Message-ID: <184@berlioz.nsc.com>
Date: 6 May 89 16:51:50 GMT
Reply-To: nelson@berlioz.UUCP (Ted Nelson)
Distribution: usa
Organization: National Semiconductor, Santa Clara
Lines: 60


I am fascinated by the entire concept of a single instruction computer, and
  I feel it is possible that this idea will make it to market as a extremely
  low-cost general-purpose processor.  Of course, an entire generation of
  software tools will have to be rethought;  for one, self-modifying code
  will become a much more powerful (necessary?) method.

But the memory dependence is extremely high.

The van der Poel instruction requires 3 operand fetches, 2 data reads, and
  one data write.  Assuming that these cannot take place concurrently, that
  we have a system based on 100ns memory, and ignoring all other factors,
  each instruction takes 600ns.  This instruction rate is about equivalent
  to a 12 Mhz 68000, but each instruction is considerably less powerful.

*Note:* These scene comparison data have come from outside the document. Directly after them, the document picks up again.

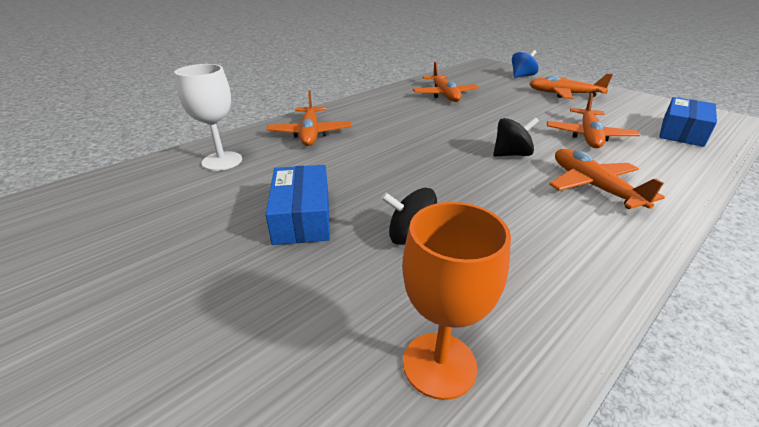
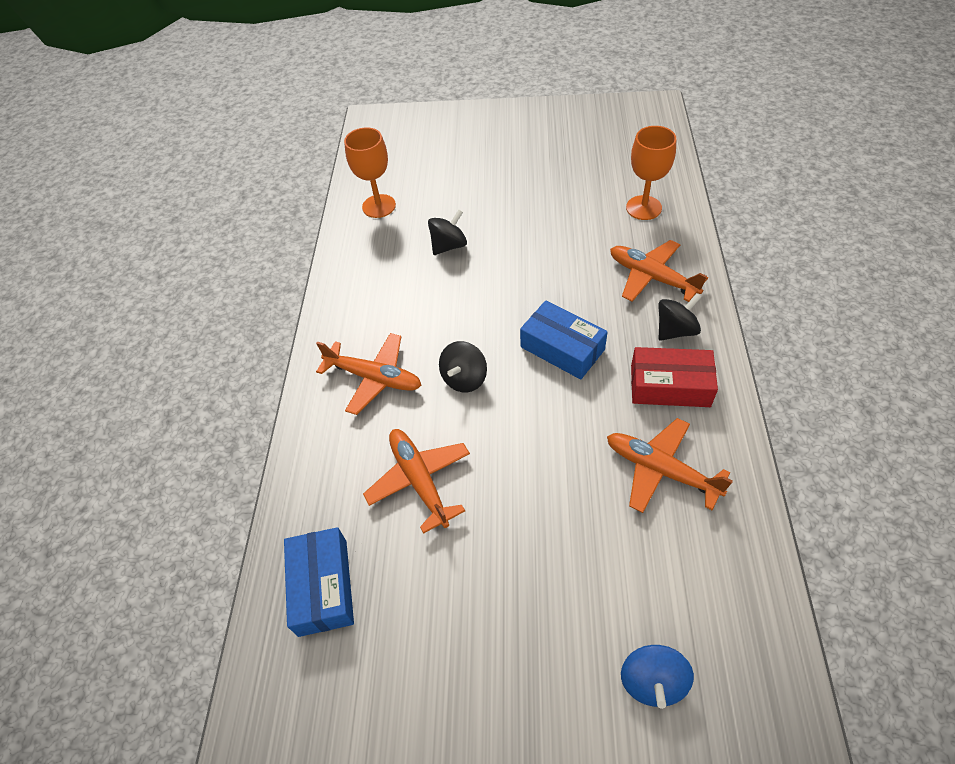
camera: 140 degrees right, 20 degrees up
(222, 161) = (643, 208): white goblet -> orange goblet
(302, 216) = (520, 215): blue box -> blue box (562, 348)
(349, 115) = (675, 330): none -> black spinning top
(393, 106) = (669, 386): none -> red box
(564, 94) = (524, 626): orange plane -> none

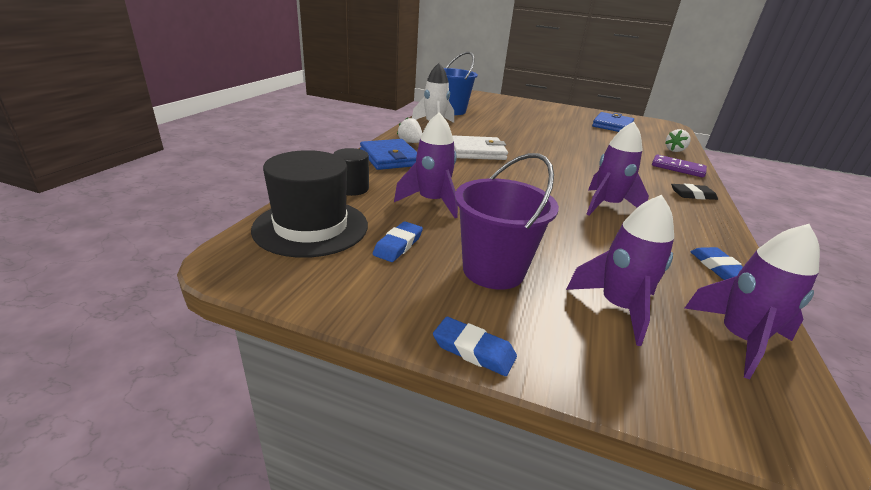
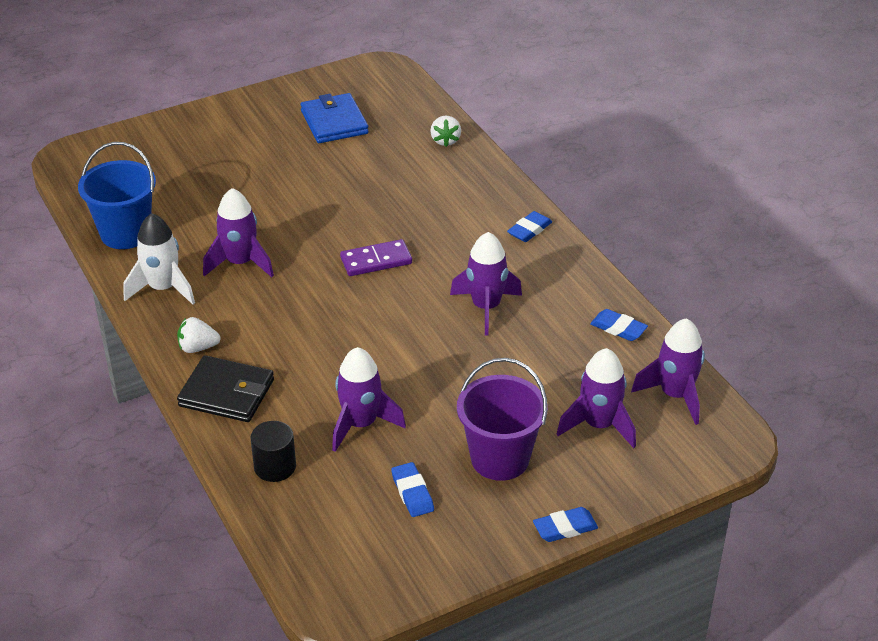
camera: 45 degrees left, 10 degrees up
(311, 227) = (327, 533): black hat -> none
(390, 158) = (227, 393): blue wallet -> black wallet
(477, 151) = (283, 307): white wallet -> none
(484, 134) = (240, 263): none -> purple rocket
(677, 168) = (479, 183): purple domino -> purple domino (376, 260)
(692, 195) = (529, 230): black eraser -> blue eraser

First idea:  Since the operand fetches are in adjacent words, we can fetch
  them at the same time using triple-interleaved memory (this will require
  a bit more logic than typical interleaving) and three separate buses
  on the processor -- which is no problem since they are independent.  We
  could also take care of the data reads in the same way by putting a
  (severe?) restriction on the software (a la RISC "let the compiler deal
  with it") that operands cannot be of the same modulus 3.  So using this
  idea, we get each instruction's memory access time down to 300 ns --
  twice the throughput.

Second obvious idea:  Pipeline the sucker.  I only have a basic understanding
  of pipelines, but it seems to me that a straight three or four stage
  pipe cannot work because of the memory conflict -- the fetch (F), read (R),
  and write (W) stages cannot operate concurrently.  So let me propose
  two more stages:  Computation (C) {essentially the subtract} and Branch (B)
  computation based on the condition code (the only condition code, Negative).
  The stages operate FRCWB, and in operation will be as follows:

          F R C W B
              F R C W B
                  F R C W B

As you can see, we still have a memory conflict between the Write of the
  "current" instruction and the Read of the next instruction.  My first
  reaction was to add another software restriction in that the Write and
  the two Reads had to have addresses of different modulus 3.  But I think
  that this is too severe and renders it unusable -- this is too much for
  the compiler to handle.  Or is it?

Can anyone come up with a better pipelining scheme?  Or anyway of improving
  the performance?  Keep in mind that the market for this is as a very
  low cost processor, so the problem cannot be solved by using dual-port
  RAM.  Unless, of course, dual-port RAM drops considerably in price.

Or we could use National Semiconductor's new memory product:  1 Megabit
  Write-Only Memory (WOM).  This is extremely inexpensive, has an access
  time of only 10 ns, and will be available in a dual-port version in only
  a few months.  If you wish to order any of this great part, pleast
  contact me directly -- it is such a secret project that we haven't let
  Marketing in on it yet.

-- Ted.

"When comes The Revolution, things will be different!
    Not better.  Just different."